:: Excerpt ::
━━━━━━━━

The Medieval Review 13.03.22

Walker, Alicia. The Emperor and the World: Exotic Elements and the Imaging of Middle Byzantine Imperial Power, Ninth to Thirteenth Centuries C.E. Cambridge: Cambridge University Press, 2012. Pp. xviii, 260. $95.00. ISBN: 9781107004771. . .

Reviewed by:

Warren T. Woodfin
Queens College, City University of New York

Alicia Walker has written an insightful and thoroughly erudite work about the role of exotic elements (motifs of Sassanian, Chinese, and Islamic origin) in the construction of Byzantine imperial identity from the period of Iconoclasm to the Fourth Crusade. Her work brings to light hitherto neglected aspects of works of art--both preserved objects and works known only from texts--to argue that these played their part in articulating what it meant to be "Byzantine" in the ninth through thirteenth centuries. The role of the exotic in Byzantine art forms a complement to the much better-known framing of the emperor within the Orthodox Christian world view as the vicegerent of Christ on Earth and the visual expression of this ideology. In contrast to such "official" imperial imagery, the Sassanian, Chinese, and Islamic elements appropriated into works of imperial art function by a variety of channels to exalt the emperor on a global stage.

━━━━━━━━

Stored items
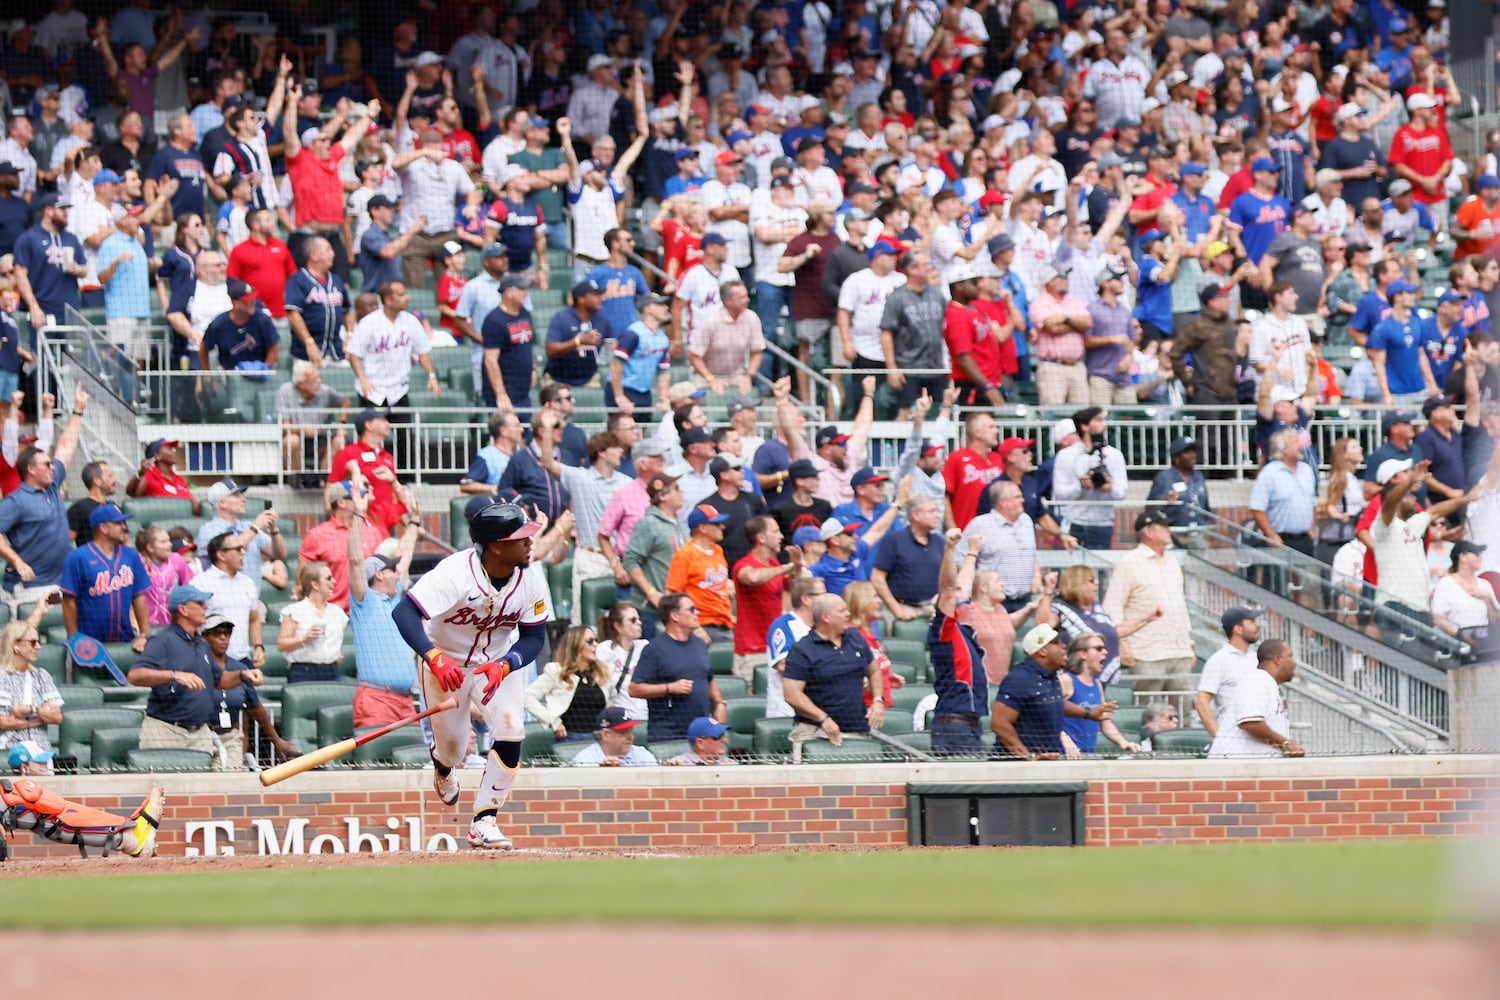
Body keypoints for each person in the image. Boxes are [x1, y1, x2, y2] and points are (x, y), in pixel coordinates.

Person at [392, 502, 549, 849]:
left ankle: (484, 820)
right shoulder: (454, 573)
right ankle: (443, 768)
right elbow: (404, 612)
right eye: (521, 537)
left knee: (511, 729)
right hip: (444, 661)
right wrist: (432, 656)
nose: (530, 542)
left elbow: (535, 637)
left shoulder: (531, 580)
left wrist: (508, 663)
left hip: (496, 662)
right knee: (454, 749)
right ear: (496, 545)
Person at [127, 583, 261, 766]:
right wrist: (174, 675)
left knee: (203, 791)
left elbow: (219, 680)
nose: (205, 607)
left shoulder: (201, 643)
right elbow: (135, 675)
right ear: (183, 609)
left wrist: (243, 674)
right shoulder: (163, 641)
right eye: (199, 603)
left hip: (199, 733)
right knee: (164, 788)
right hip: (166, 730)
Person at [535, 418, 631, 623]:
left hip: (620, 560)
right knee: (583, 619)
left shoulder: (626, 483)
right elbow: (547, 462)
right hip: (591, 558)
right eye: (616, 448)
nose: (621, 452)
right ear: (602, 452)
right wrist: (550, 428)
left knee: (621, 620)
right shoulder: (579, 478)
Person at [1372, 459, 1477, 644]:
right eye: (1409, 495)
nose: (1415, 498)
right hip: (1394, 604)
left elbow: (1436, 511)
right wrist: (1411, 479)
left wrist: (1466, 499)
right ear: (1398, 499)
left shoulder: (1411, 524)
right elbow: (1389, 502)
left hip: (1419, 608)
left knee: (1417, 666)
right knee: (1403, 663)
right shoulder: (1383, 524)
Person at [0, 396, 88, 597]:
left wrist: (77, 411)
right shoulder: (16, 500)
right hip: (31, 587)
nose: (52, 467)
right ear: (31, 470)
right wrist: (17, 562)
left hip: (63, 583)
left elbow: (65, 447)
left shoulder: (52, 484)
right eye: (46, 465)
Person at [345, 484, 417, 728]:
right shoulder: (364, 600)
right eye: (392, 570)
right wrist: (357, 515)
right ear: (378, 575)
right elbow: (355, 561)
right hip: (376, 699)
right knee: (379, 763)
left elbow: (405, 554)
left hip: (406, 701)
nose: (398, 574)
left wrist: (414, 522)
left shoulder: (396, 600)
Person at [1102, 510, 1194, 698]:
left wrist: (1190, 643)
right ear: (1148, 532)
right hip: (1146, 652)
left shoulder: (1173, 562)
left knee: (1182, 713)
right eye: (1163, 526)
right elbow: (1113, 606)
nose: (1169, 530)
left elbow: (1180, 606)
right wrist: (1122, 642)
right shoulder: (1129, 563)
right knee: (1147, 712)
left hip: (1179, 651)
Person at [782, 593, 884, 763]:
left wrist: (878, 700)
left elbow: (874, 670)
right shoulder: (802, 650)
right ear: (825, 617)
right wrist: (823, 719)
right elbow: (792, 694)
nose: (848, 614)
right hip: (816, 733)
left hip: (857, 732)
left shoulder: (855, 637)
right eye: (842, 610)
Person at [199, 612, 297, 771]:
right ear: (204, 637)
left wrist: (276, 740)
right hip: (201, 735)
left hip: (230, 735)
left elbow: (256, 707)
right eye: (217, 633)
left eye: (227, 633)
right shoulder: (198, 666)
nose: (224, 637)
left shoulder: (240, 668)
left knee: (229, 777)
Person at [1038, 563, 1160, 686]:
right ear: (1077, 583)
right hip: (1075, 680)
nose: (1097, 583)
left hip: (1107, 678)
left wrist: (1147, 618)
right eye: (1091, 580)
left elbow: (1114, 631)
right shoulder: (1060, 606)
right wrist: (1048, 591)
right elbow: (1043, 626)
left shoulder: (1097, 608)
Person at [628, 591, 726, 744]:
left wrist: (720, 703)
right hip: (667, 736)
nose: (697, 613)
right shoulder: (655, 648)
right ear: (675, 616)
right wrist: (670, 688)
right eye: (692, 610)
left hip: (701, 735)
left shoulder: (700, 644)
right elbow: (634, 689)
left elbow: (708, 677)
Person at [60, 502, 150, 651]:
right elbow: (68, 601)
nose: (124, 527)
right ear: (103, 528)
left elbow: (139, 597)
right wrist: (74, 639)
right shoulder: (77, 558)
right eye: (118, 523)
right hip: (89, 642)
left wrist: (145, 634)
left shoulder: (131, 555)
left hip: (125, 640)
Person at [1249, 428, 1320, 602]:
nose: (1301, 446)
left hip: (1304, 540)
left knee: (1306, 589)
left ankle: (1305, 628)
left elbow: (1313, 503)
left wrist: (1311, 530)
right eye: (1295, 442)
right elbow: (1257, 508)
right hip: (1280, 541)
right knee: (1277, 591)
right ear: (1283, 449)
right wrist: (1272, 536)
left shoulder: (1306, 470)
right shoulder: (1269, 473)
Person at [991, 624, 1079, 759]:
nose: (1063, 646)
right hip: (1017, 771)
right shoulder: (1019, 678)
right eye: (1057, 643)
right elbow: (1000, 724)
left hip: (1046, 763)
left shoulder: (1050, 676)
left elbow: (1053, 703)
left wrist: (1089, 713)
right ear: (1043, 650)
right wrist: (1029, 757)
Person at [1207, 639, 1305, 759]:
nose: (1294, 663)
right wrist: (1285, 743)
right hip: (1234, 767)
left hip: (1249, 766)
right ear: (1278, 659)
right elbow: (1251, 723)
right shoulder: (1256, 681)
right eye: (1290, 656)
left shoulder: (1267, 683)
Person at [954, 480, 1042, 611]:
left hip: (1026, 600)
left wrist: (1037, 575)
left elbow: (1033, 554)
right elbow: (959, 560)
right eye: (1017, 497)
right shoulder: (980, 524)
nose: (1023, 500)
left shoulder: (1026, 521)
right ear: (1003, 502)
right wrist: (975, 590)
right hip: (992, 603)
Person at [732, 515, 799, 683]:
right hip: (752, 652)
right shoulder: (743, 564)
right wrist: (787, 567)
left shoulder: (775, 564)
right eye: (775, 531)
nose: (781, 536)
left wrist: (796, 567)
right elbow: (753, 578)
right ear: (761, 538)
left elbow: (789, 587)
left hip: (776, 648)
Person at [1050, 406, 1128, 549]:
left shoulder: (1114, 455)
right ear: (1084, 426)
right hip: (1074, 523)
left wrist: (1110, 488)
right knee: (1069, 570)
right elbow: (1059, 495)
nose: (1103, 425)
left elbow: (1122, 493)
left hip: (1102, 523)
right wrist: (1079, 487)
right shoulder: (1066, 455)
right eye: (1098, 420)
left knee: (1100, 569)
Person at [525, 625, 612, 744]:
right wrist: (553, 722)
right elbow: (527, 697)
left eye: (596, 640)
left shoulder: (602, 671)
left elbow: (612, 701)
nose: (595, 644)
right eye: (590, 641)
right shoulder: (556, 671)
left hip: (600, 739)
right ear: (575, 645)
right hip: (569, 739)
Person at [0, 615, 63, 771]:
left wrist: (30, 709)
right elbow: (2, 722)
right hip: (11, 751)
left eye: (39, 642)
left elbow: (57, 717)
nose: (38, 647)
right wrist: (37, 719)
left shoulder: (42, 675)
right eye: (33, 642)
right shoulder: (2, 676)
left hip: (42, 751)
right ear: (16, 645)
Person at [195, 478, 284, 585]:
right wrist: (256, 527)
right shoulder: (208, 530)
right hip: (220, 595)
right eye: (236, 495)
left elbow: (279, 554)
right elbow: (231, 550)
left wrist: (274, 529)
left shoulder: (247, 526)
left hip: (252, 597)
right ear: (222, 503)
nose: (243, 499)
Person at [1059, 633, 1138, 755]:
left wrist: (1123, 742)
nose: (1105, 652)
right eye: (1099, 649)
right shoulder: (1066, 680)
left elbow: (1104, 721)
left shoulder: (1097, 684)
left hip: (1089, 755)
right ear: (1083, 654)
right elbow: (1049, 717)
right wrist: (1065, 739)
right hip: (1066, 755)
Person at [666, 504, 735, 642]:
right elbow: (672, 597)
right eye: (717, 524)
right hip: (701, 626)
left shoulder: (718, 550)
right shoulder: (685, 555)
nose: (723, 527)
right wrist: (695, 628)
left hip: (725, 626)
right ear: (702, 528)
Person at [196, 531, 264, 669]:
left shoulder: (247, 583)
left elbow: (254, 618)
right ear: (221, 555)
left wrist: (258, 646)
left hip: (243, 661)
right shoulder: (200, 584)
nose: (243, 553)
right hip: (211, 662)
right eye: (238, 549)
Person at [870, 495, 944, 622]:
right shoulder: (894, 540)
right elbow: (877, 578)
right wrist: (896, 608)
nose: (937, 515)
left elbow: (948, 577)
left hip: (934, 611)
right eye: (931, 511)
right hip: (901, 610)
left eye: (937, 511)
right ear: (915, 515)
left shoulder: (940, 542)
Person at [1194, 606, 1264, 737]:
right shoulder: (1219, 660)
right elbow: (1201, 702)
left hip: (1258, 735)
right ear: (1237, 629)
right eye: (1251, 621)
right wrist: (1220, 737)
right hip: (1233, 737)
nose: (1258, 625)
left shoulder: (1257, 658)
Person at [276, 561, 348, 685]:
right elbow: (282, 644)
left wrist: (334, 653)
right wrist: (304, 638)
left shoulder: (337, 612)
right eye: (329, 578)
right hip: (303, 672)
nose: (334, 582)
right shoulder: (294, 611)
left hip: (331, 671)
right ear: (315, 584)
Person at [942, 411, 1004, 531]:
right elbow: (944, 497)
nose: (996, 431)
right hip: (966, 533)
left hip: (997, 534)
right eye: (991, 427)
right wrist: (952, 529)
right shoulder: (957, 458)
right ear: (977, 432)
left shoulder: (998, 458)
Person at [1148, 436, 1213, 539]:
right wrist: (1164, 501)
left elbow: (1205, 507)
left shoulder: (1199, 476)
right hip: (1172, 534)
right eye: (1188, 452)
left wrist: (1208, 534)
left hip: (1197, 533)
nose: (1193, 455)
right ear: (1176, 458)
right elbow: (1149, 507)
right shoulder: (1164, 477)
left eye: (1194, 451)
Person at [596, 603, 649, 721]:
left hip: (646, 715)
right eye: (633, 620)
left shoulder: (645, 646)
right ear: (618, 626)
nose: (639, 622)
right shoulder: (605, 649)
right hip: (619, 717)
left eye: (639, 619)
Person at [1432, 542, 1498, 636]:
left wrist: (1488, 600)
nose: (1480, 558)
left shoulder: (1485, 584)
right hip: (1455, 642)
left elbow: (1494, 621)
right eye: (1476, 554)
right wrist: (1461, 635)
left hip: (1481, 643)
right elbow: (1438, 619)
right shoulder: (1446, 583)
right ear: (1462, 556)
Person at [570, 705, 657, 767]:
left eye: (631, 731)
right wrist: (600, 774)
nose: (630, 737)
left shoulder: (642, 754)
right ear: (605, 734)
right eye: (623, 732)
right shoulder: (585, 759)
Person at [664, 716, 738, 765]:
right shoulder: (679, 765)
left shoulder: (729, 764)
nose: (724, 740)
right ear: (700, 743)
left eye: (723, 735)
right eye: (717, 737)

━━━━━━━━

:: Set of tasks ::
1. Summarize the review in two sentences.
2. According to the review, what three origins do the exotic motifs examined in Walker's book have?

:: Responses to the tasks ::
1. Alicia Walker's book examines how exotic motifs of Sassanian, Chinese, and Islamic origin contributed to the construction of Byzantine imperial identity from the period of Iconoclasm to the Fourth Crusade, drawing on both preserved objects and works known only from texts. The reviewer presents this role of the exotic as a complement to the better-known Orthodox Christian framing of the emperor as Christ's vicegerent on Earth, with these foreign elements serving to exalt the emperor on a global stage.

2. Sassanian, Chinese, and Islamic.